**Goal of the exercise**:
When you transcribe the entries below, keep the wording exact and omit the pictures.

Information supplied START

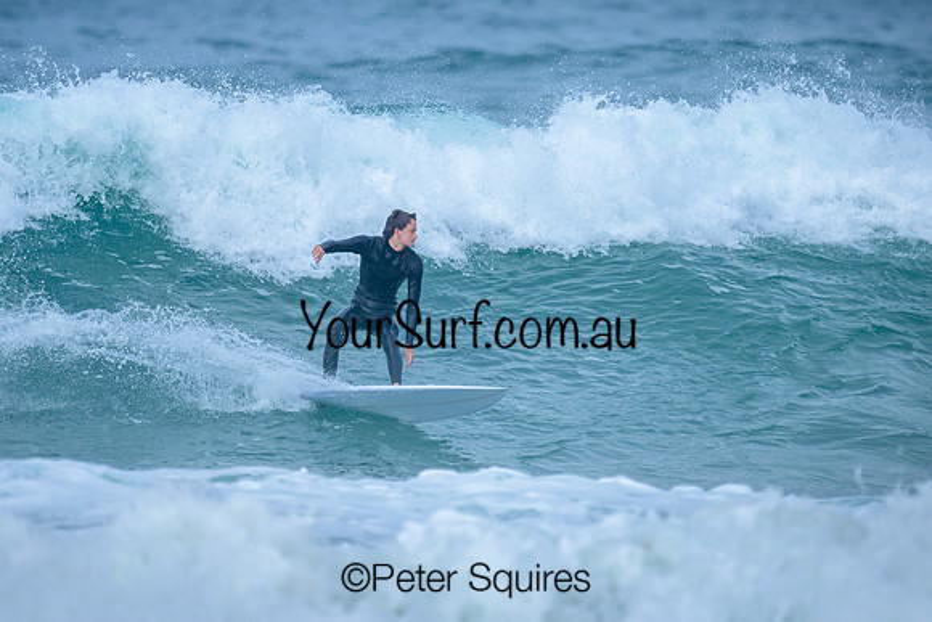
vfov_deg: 1.3
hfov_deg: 1.9
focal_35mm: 1100
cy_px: 258
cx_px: 364
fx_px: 28474
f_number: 6.3
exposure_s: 1/2500
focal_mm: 800
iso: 320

Information supplied END

**Exercise result**:
vfov_deg: 1.3
hfov_deg: 1.9
focal_35mm: 1100
cy_px: 258
cx_px: 364
fx_px: 28474
f_number: 6.3
exposure_s: 1/2500
focal_mm: 800
iso: 320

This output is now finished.